What the exercise asks> Each line of the records below that holds "BaiduMapTrackRender" should be returned.

Entries supplied>
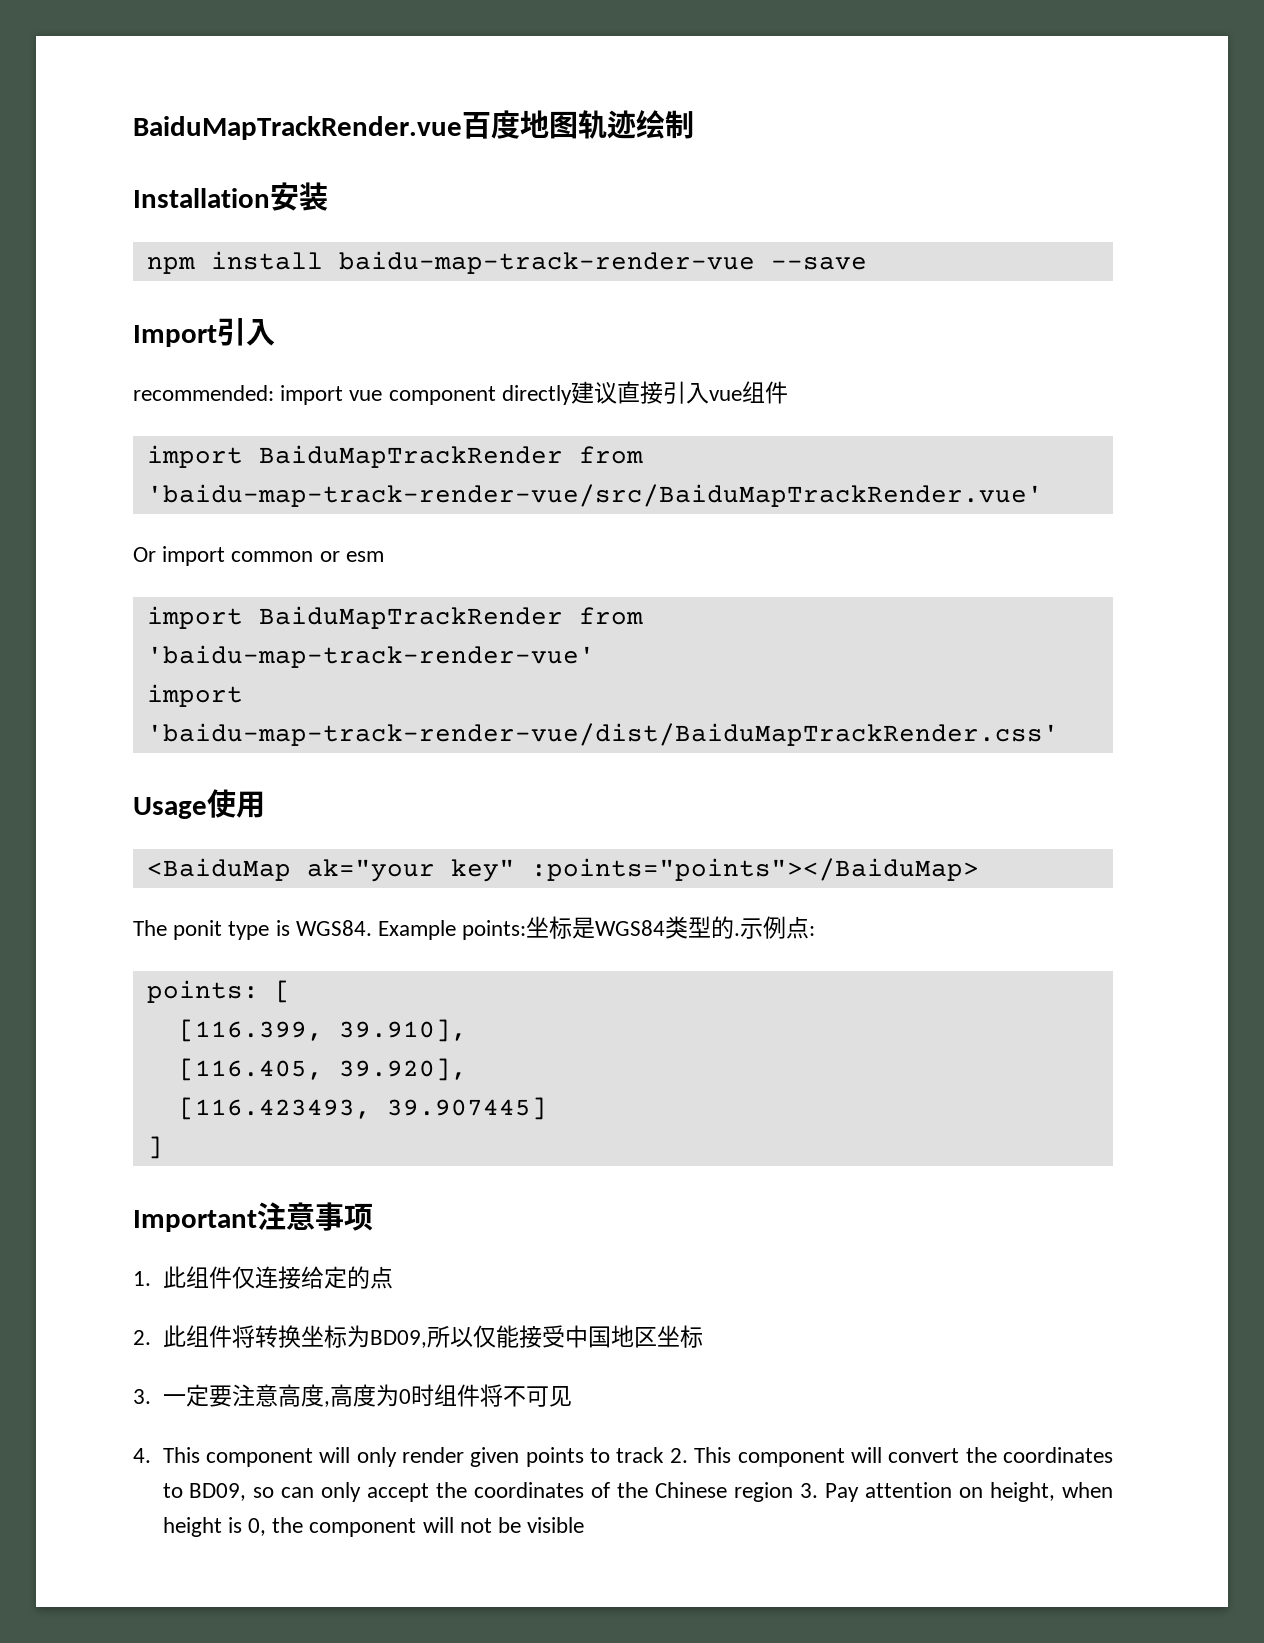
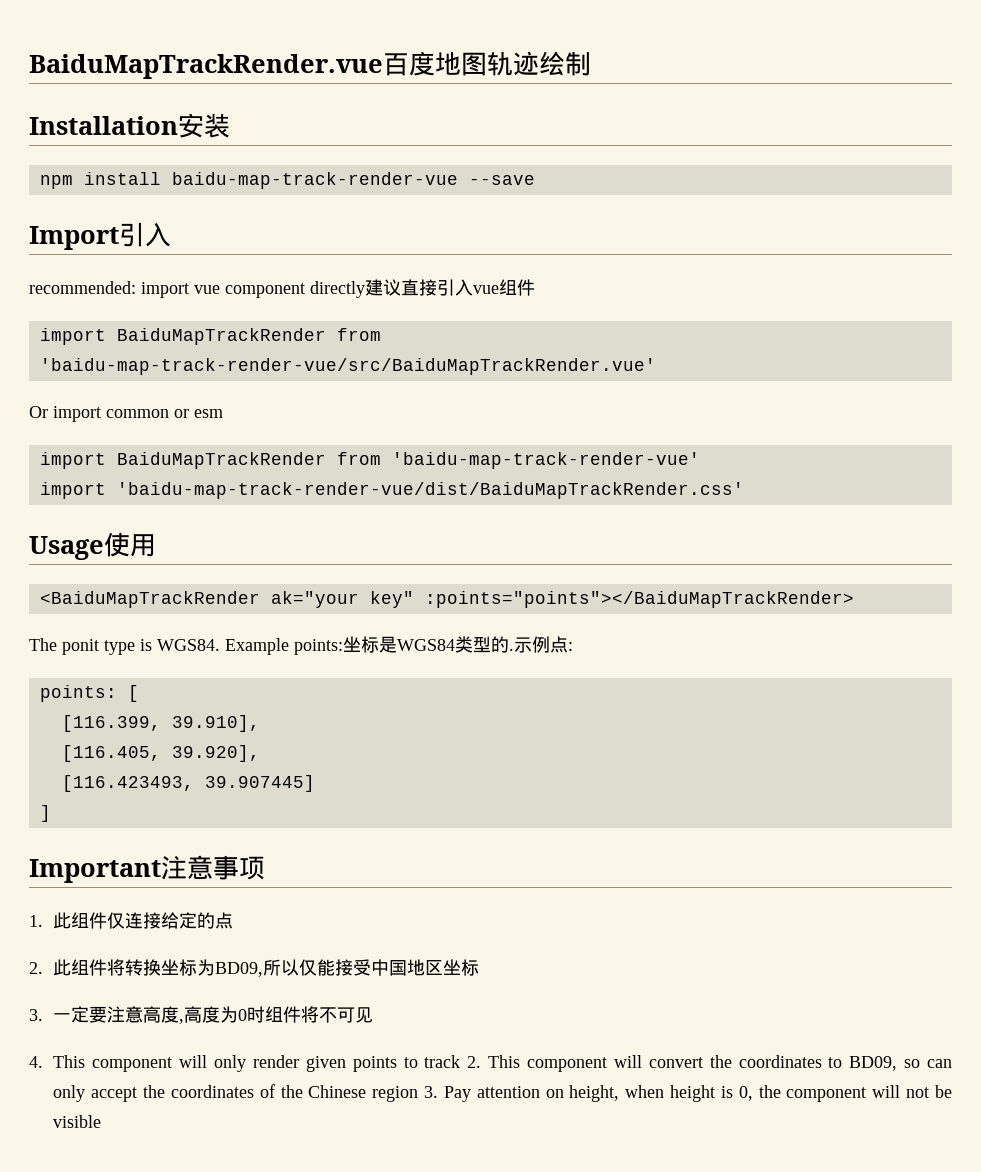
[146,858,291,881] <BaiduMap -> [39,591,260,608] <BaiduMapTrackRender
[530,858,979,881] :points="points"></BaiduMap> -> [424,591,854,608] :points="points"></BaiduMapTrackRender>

--

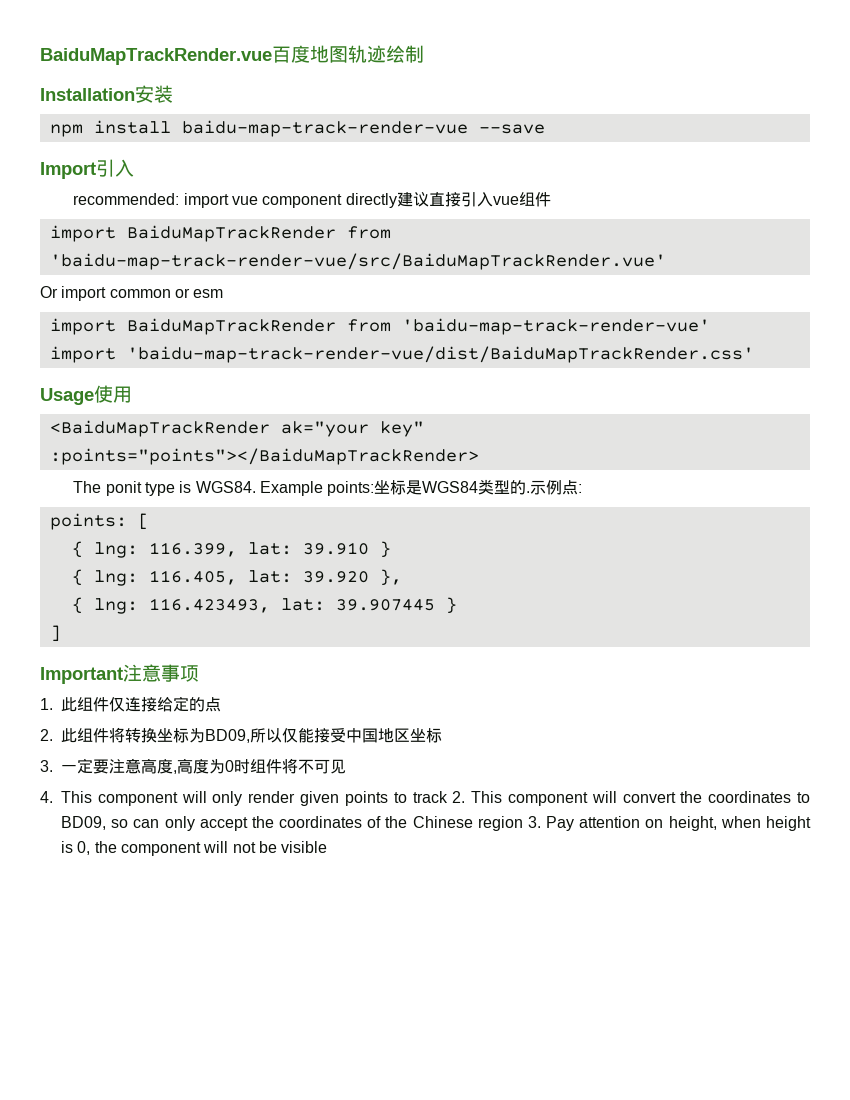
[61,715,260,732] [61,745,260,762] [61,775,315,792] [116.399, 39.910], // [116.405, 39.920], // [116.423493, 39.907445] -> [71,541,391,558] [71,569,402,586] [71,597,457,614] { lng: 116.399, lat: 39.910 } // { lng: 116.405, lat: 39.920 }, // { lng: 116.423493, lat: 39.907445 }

==

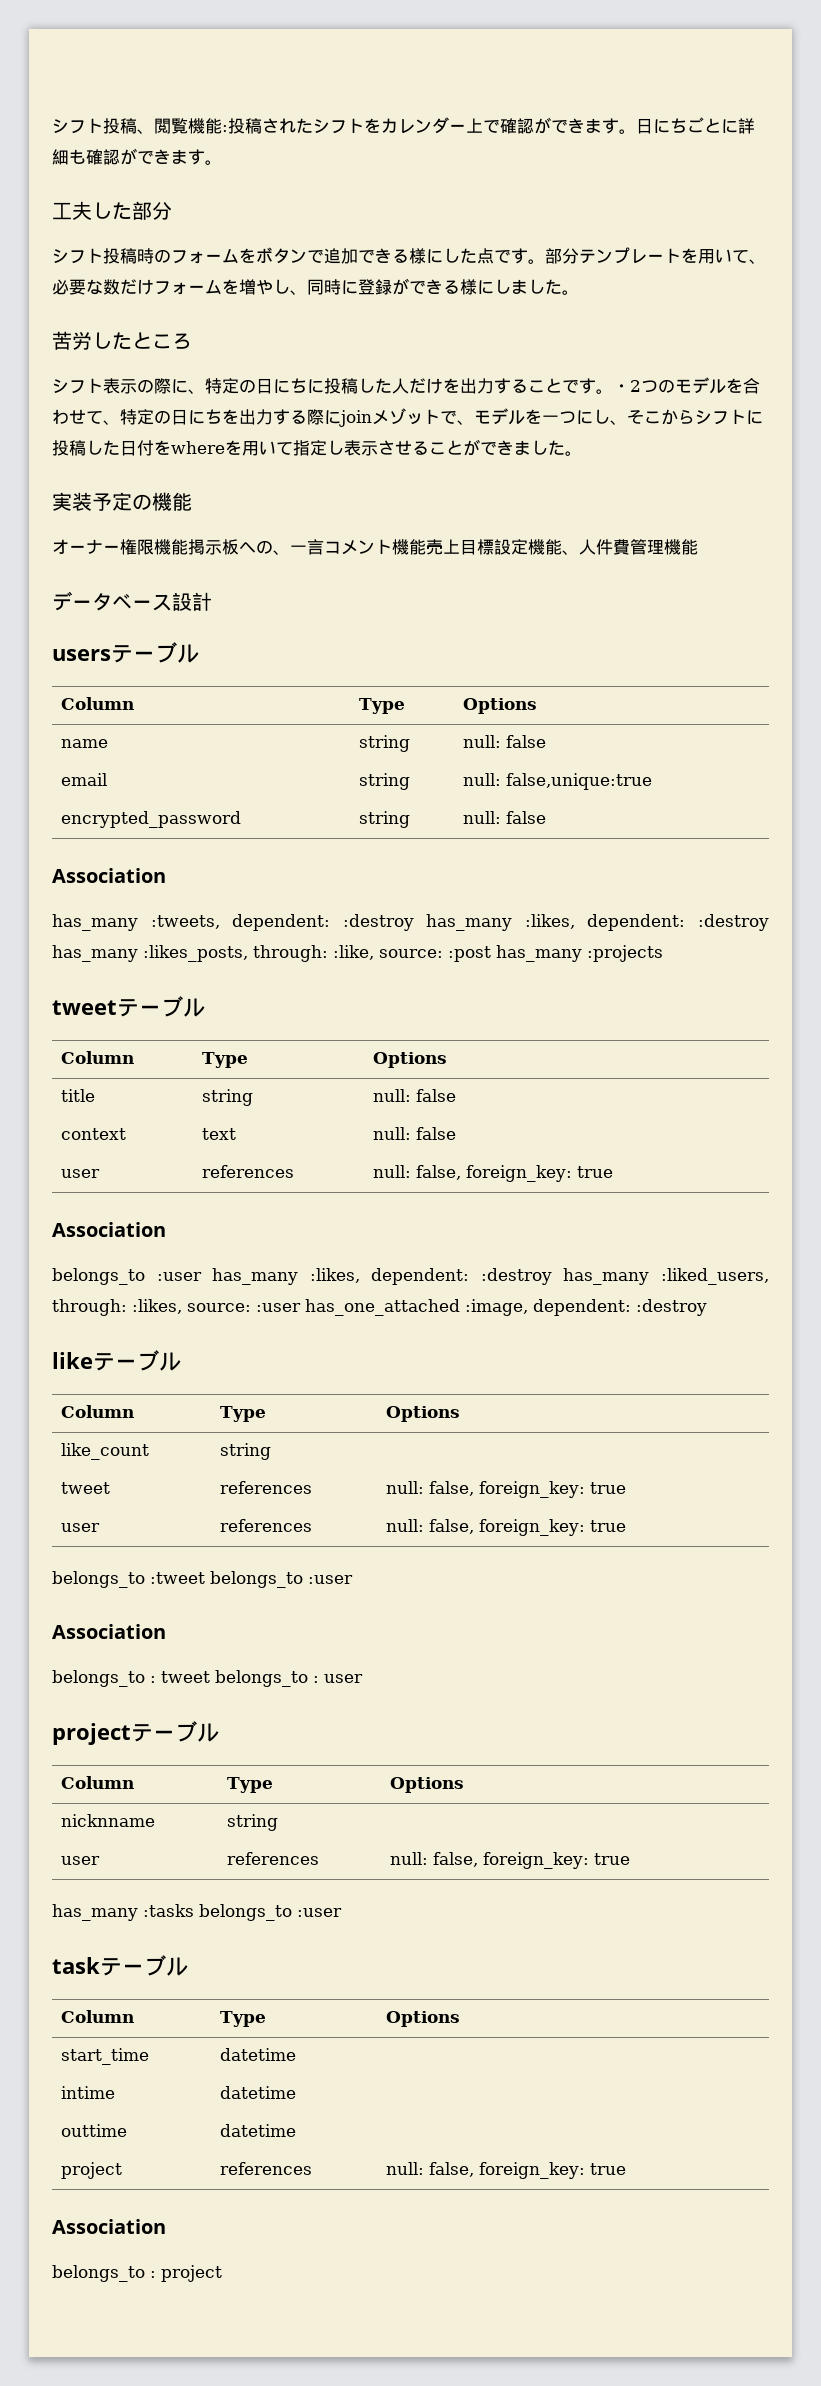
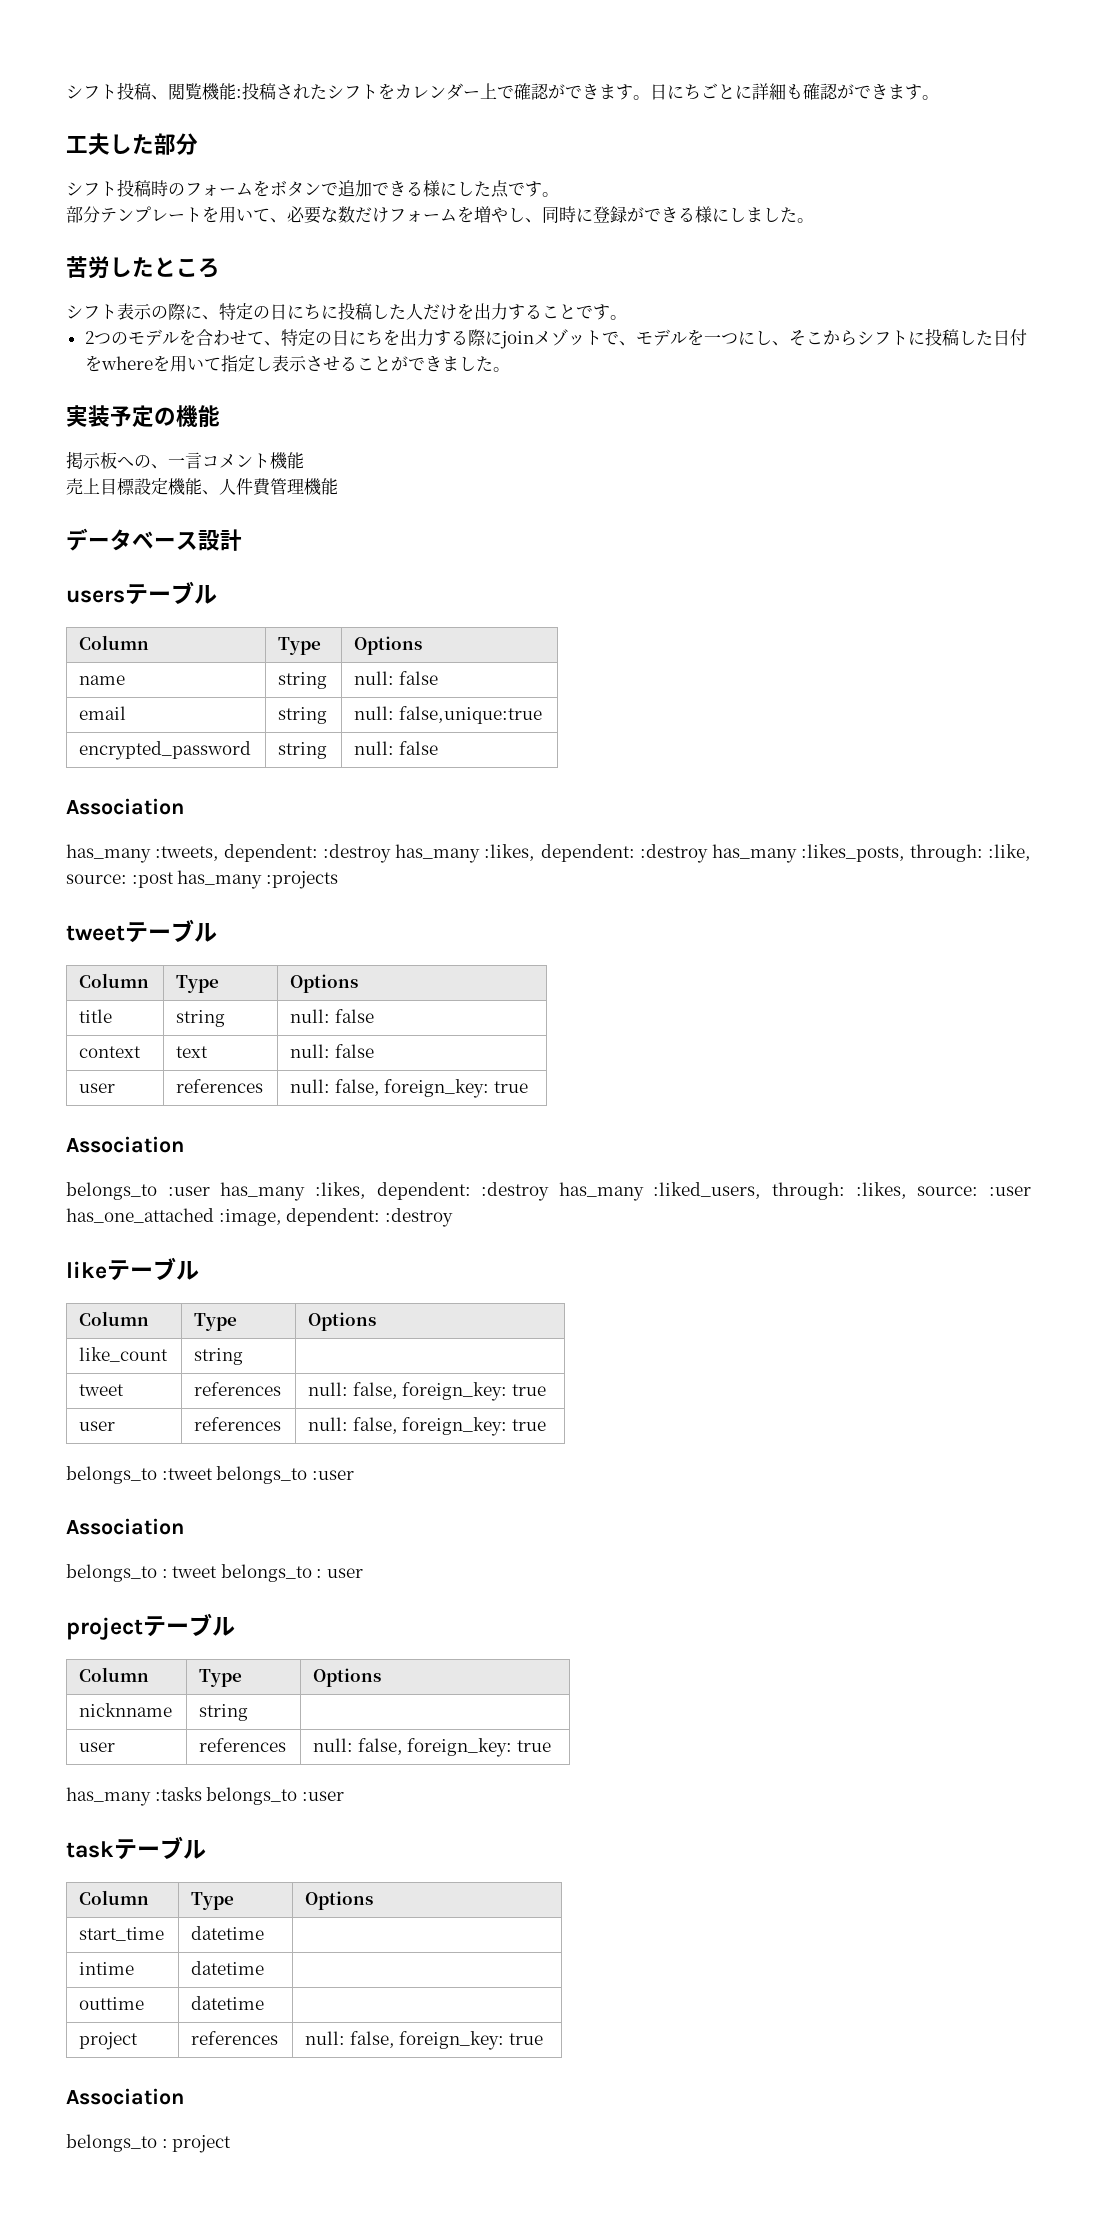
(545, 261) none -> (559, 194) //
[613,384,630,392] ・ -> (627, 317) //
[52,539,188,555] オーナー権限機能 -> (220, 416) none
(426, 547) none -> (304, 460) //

Output of the task>
[146,858,291,881] <BaiduMap -> [39,591,260,608] <BaiduMapTrackRender
[530,858,979,881] :points="points"></BaiduMap> -> [424,591,854,608] :points="points"></BaiduMapTrackRender>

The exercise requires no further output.